Music Language Modeling using Temporal Convolutional Network Architecture for Automatic Music Transcription
Automatic music transcription (AMT) is the task, given an acoustic representation of music, to recover a symbolic notation of the written musical score that produced the sound. Much existing work in AMT has focused on developing suitable acoustic or discriminative combined acoustic/sequence models that map spectrogram representations to the desired symbolic representation.
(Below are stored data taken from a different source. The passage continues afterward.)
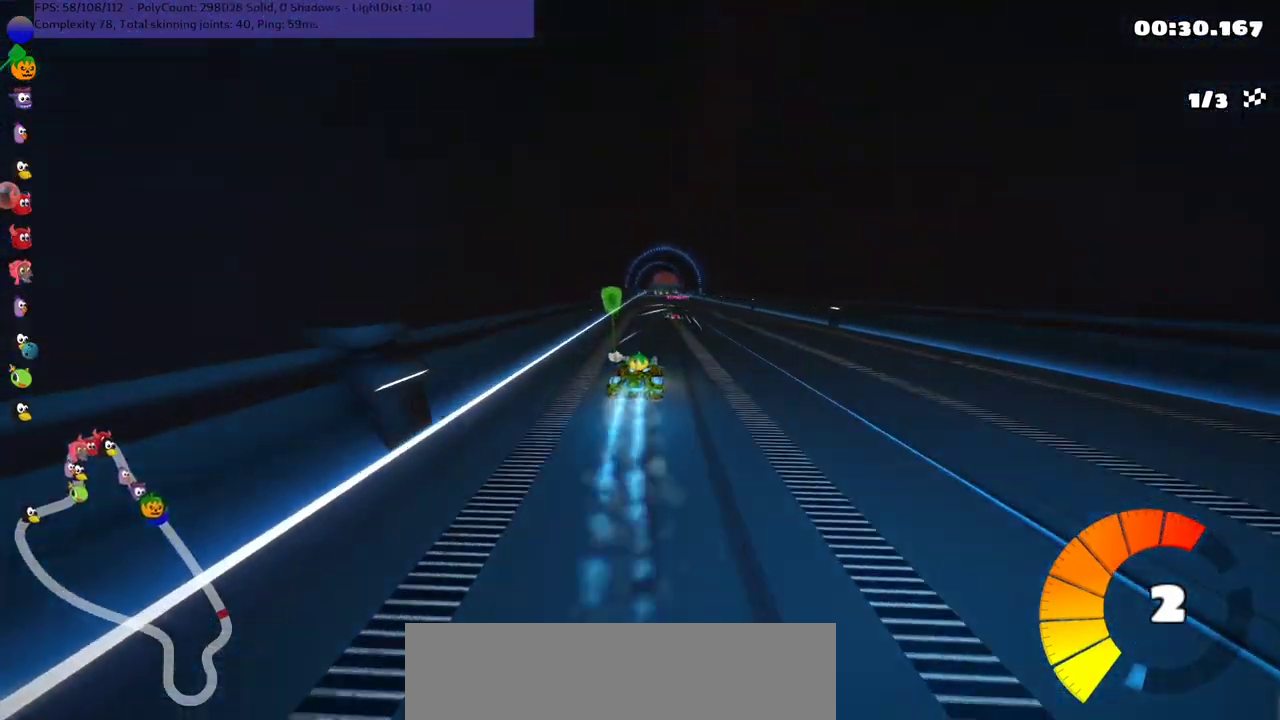
{"keys": ["left", "m", "up"], "events": [[233, "right", "down"], [367, "right", "up"], [467, "left", "down"], [467, "m", "down"]]}
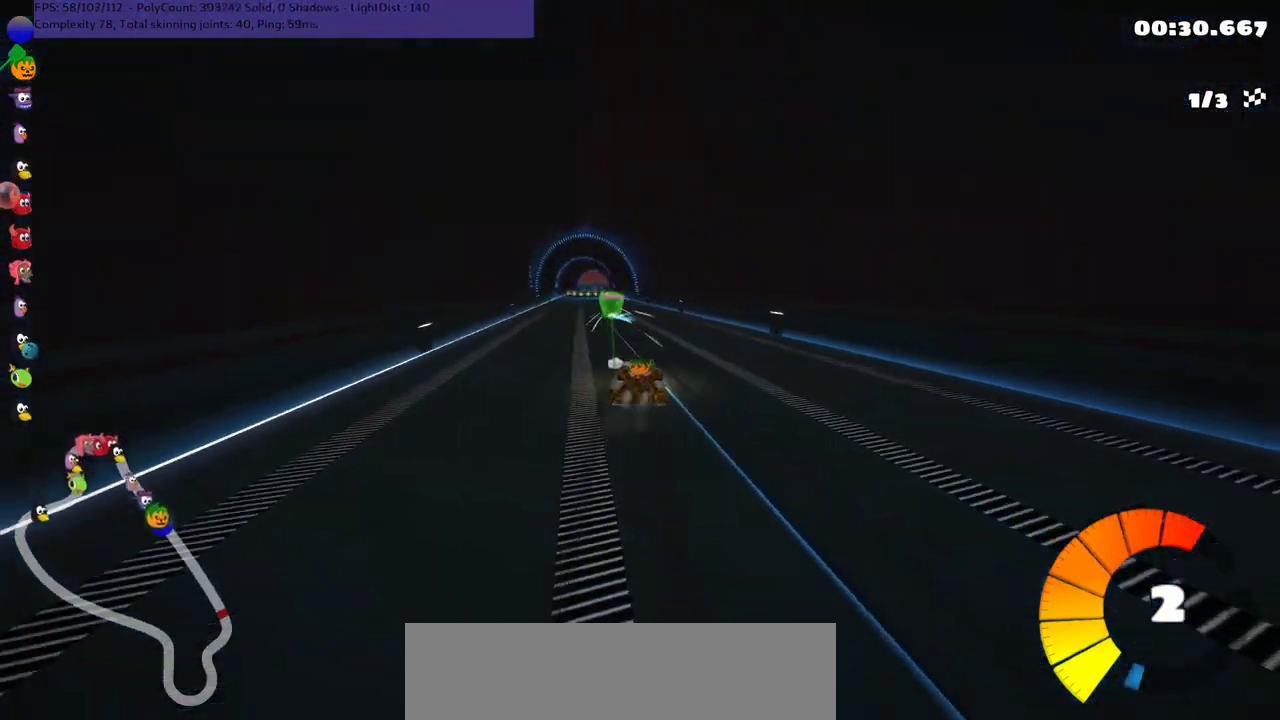
{"keys": ["m", "right", "up"], "events": [[33, "right", "down"], [67, "left", "up"], [267, "left", "down"], [400, "left", "up"]]}
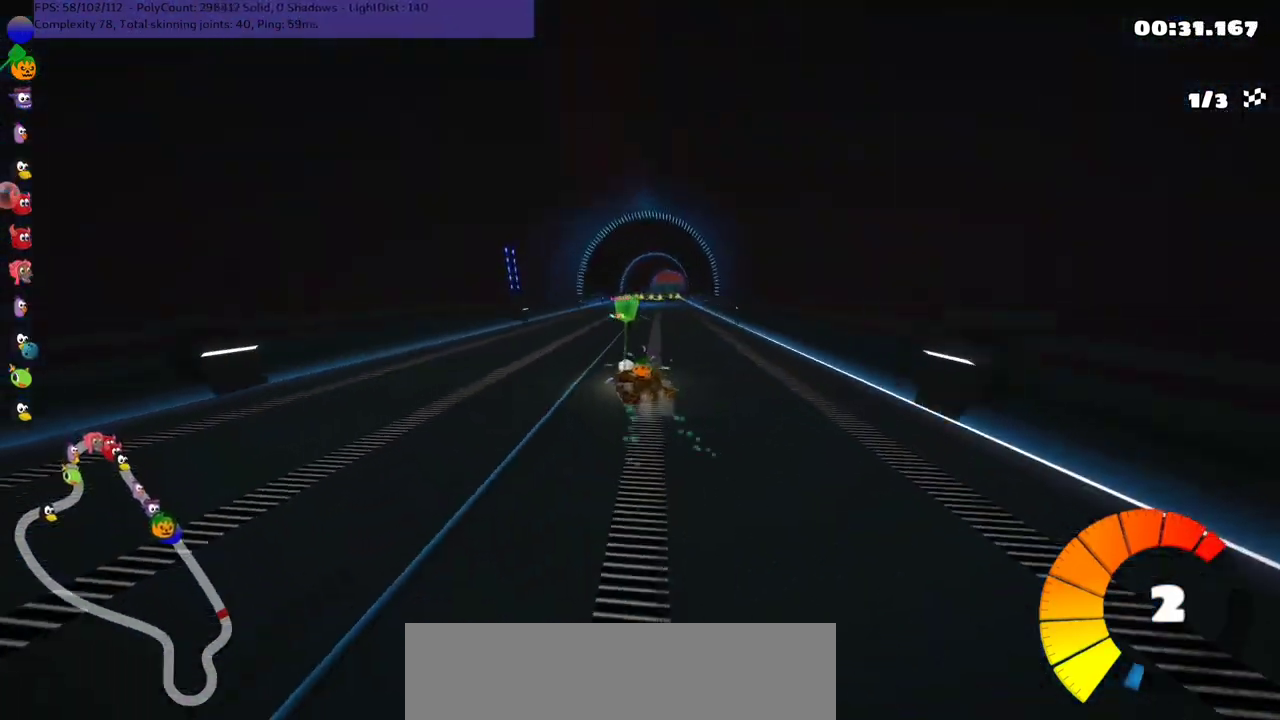
{"keys": ["right", "up"], "events": [[500, "m", "up"]]}
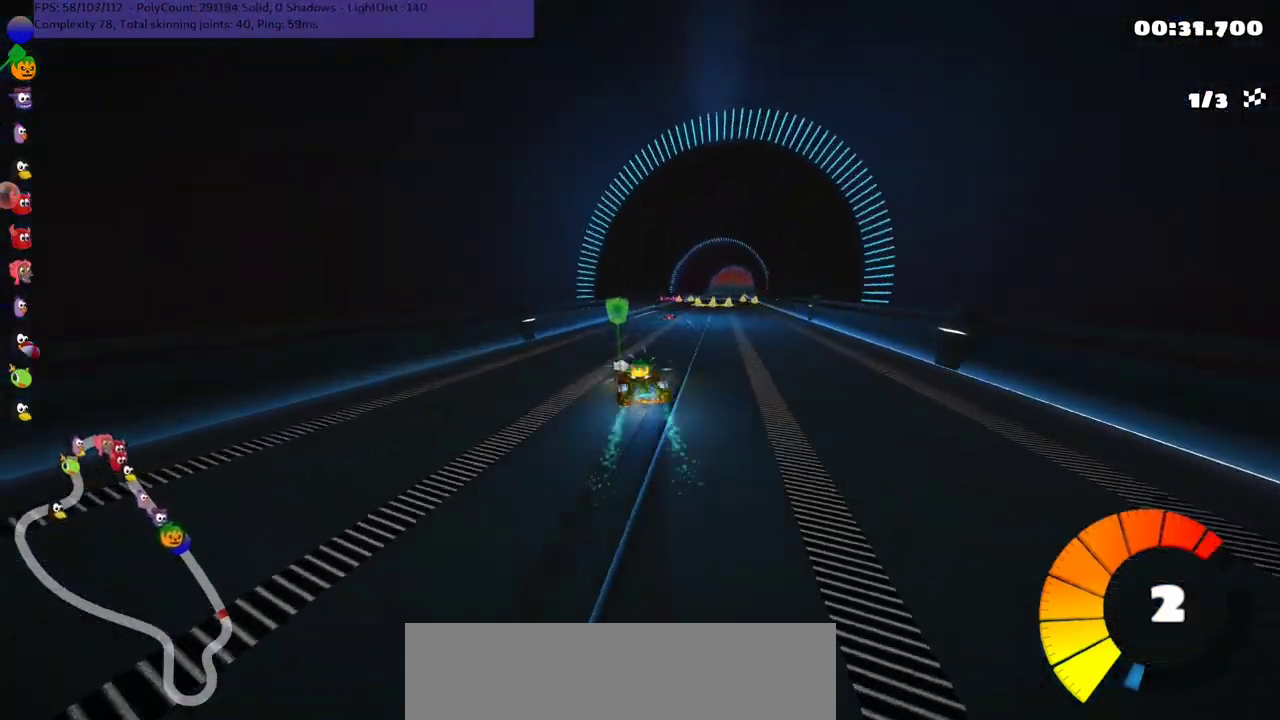
{"keys": ["up"], "events": [[67, "n", "down"], [67, "right", "up"], [200, "n", "up"], [233, "right", "down"], [367, "right", "up"]]}
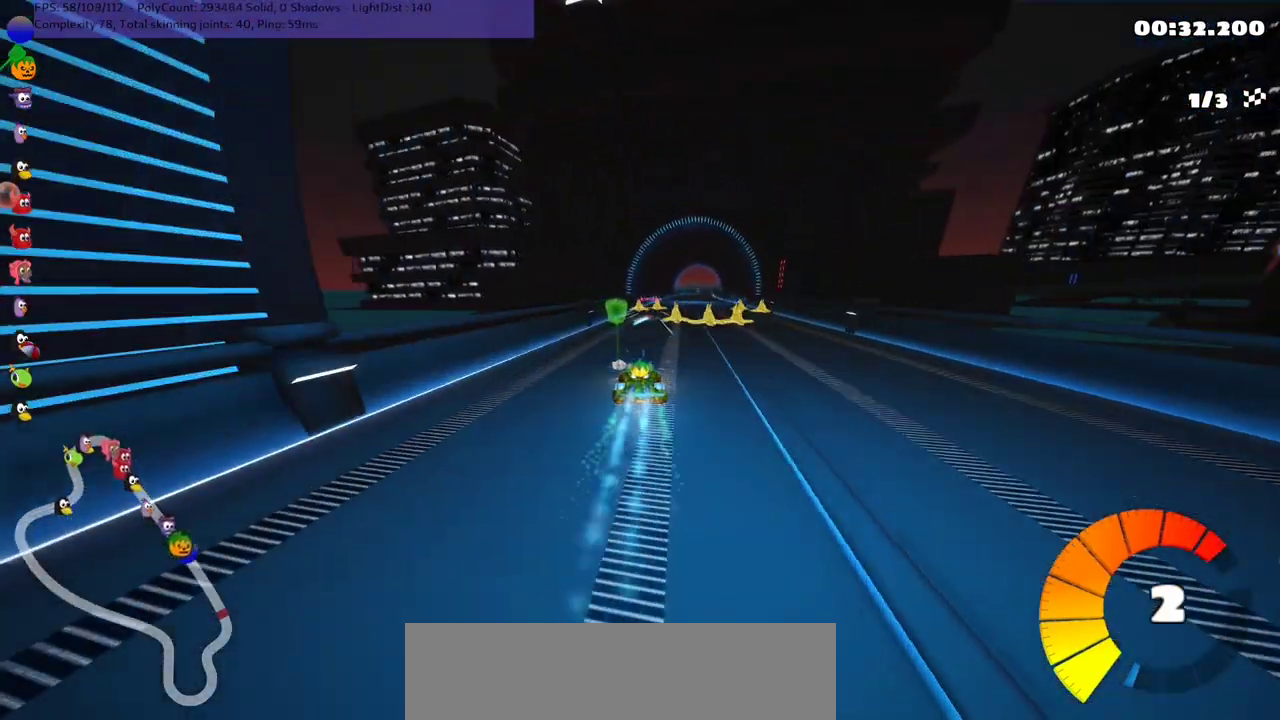
{"keys": ["up"], "events": [[100, "right", "down"], [167, "m", "down"], [400, "m", "up"], [467, "right", "up"]]}
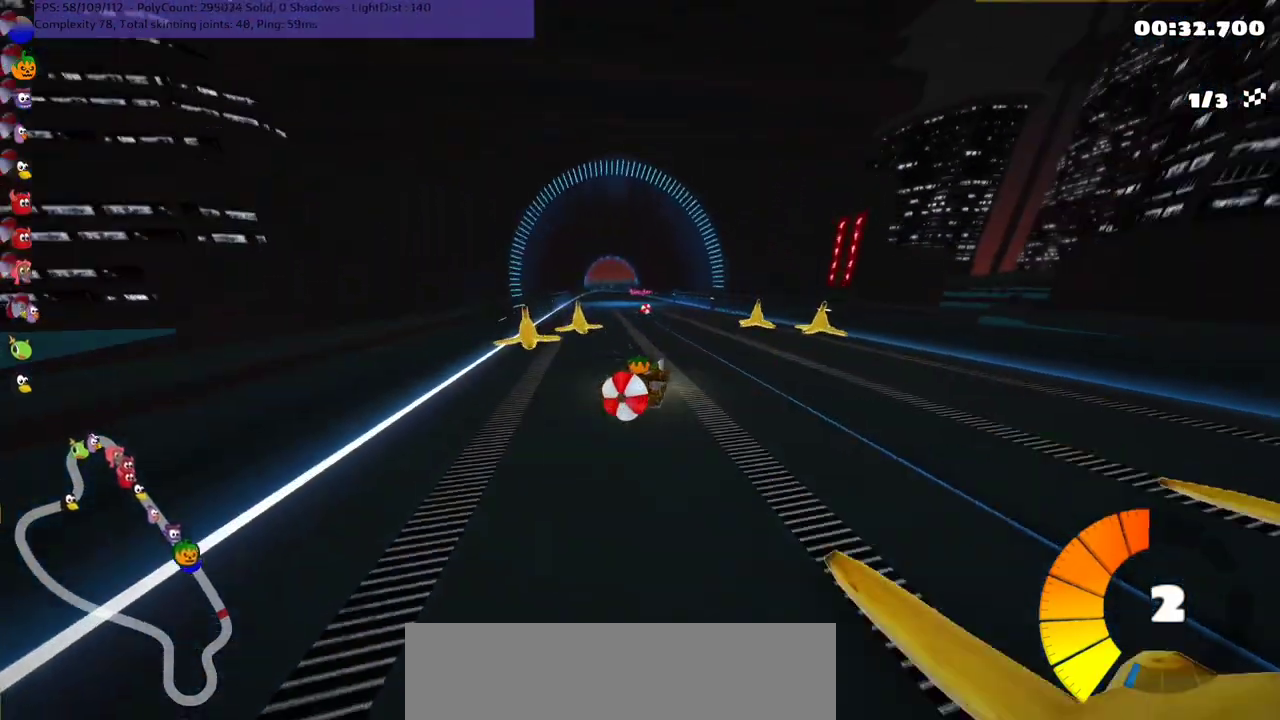
{"keys": ["down"], "events": [[67, "left", "down"], [67, "m", "down"], [233, "left", "up"], [233, "m", "up"], [233, "up", "up"], [267, "down", "down"]]}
Music language modeling (MLM), which produces generative models of musical sequences, can be used in conjunction with acoustic methods in graphical models for AMT. Although MLM for AMT is an open research question, and existing work on the subject demonstrates only modest effectiveness, it has been speculated that MLM has the potential to significantly increase the performance of AMT models for at least two reasons: first, a MLM represents statistically learned prior beliefs that can be incorporated by way of Baysian reasoning into an AMT model. Second, because the training of MLM's does n! ot require acoustic data aligned with symbolic music notations, much more data can be obtained for training. Common autoregressive modeling techniques for this MLM task are Hidden Markov Models and recurrent neural networks such as Long Short-Term Memory (LSTM) models. In contrast to these well established sequential modeling techniques, the present work studies a feed-forward, temporal convolutional neural network (TCNN) architecture for MLM within a local radius of up to 20 seconds. This work is the first to the author's knowledge that uses TCNN architecture specifically for language modeling of symbolic musical data and successfully uses that model to improve upon the AMT performance of a discriminative model. This is also the only work known to the author which uses focal loss, a technique imported from visual object detection, to efficiently and effectively train such a MLM.
Major Advisor: Liang Huang
Committee: Prasad Tadepalli
Committee: Mike Bailey
Wednesday, June 19, 2019 at 9:00am to 11:00am
Kelley Engineering Center, 1007
110 SW Park Terrace, Corvallis, OR 97331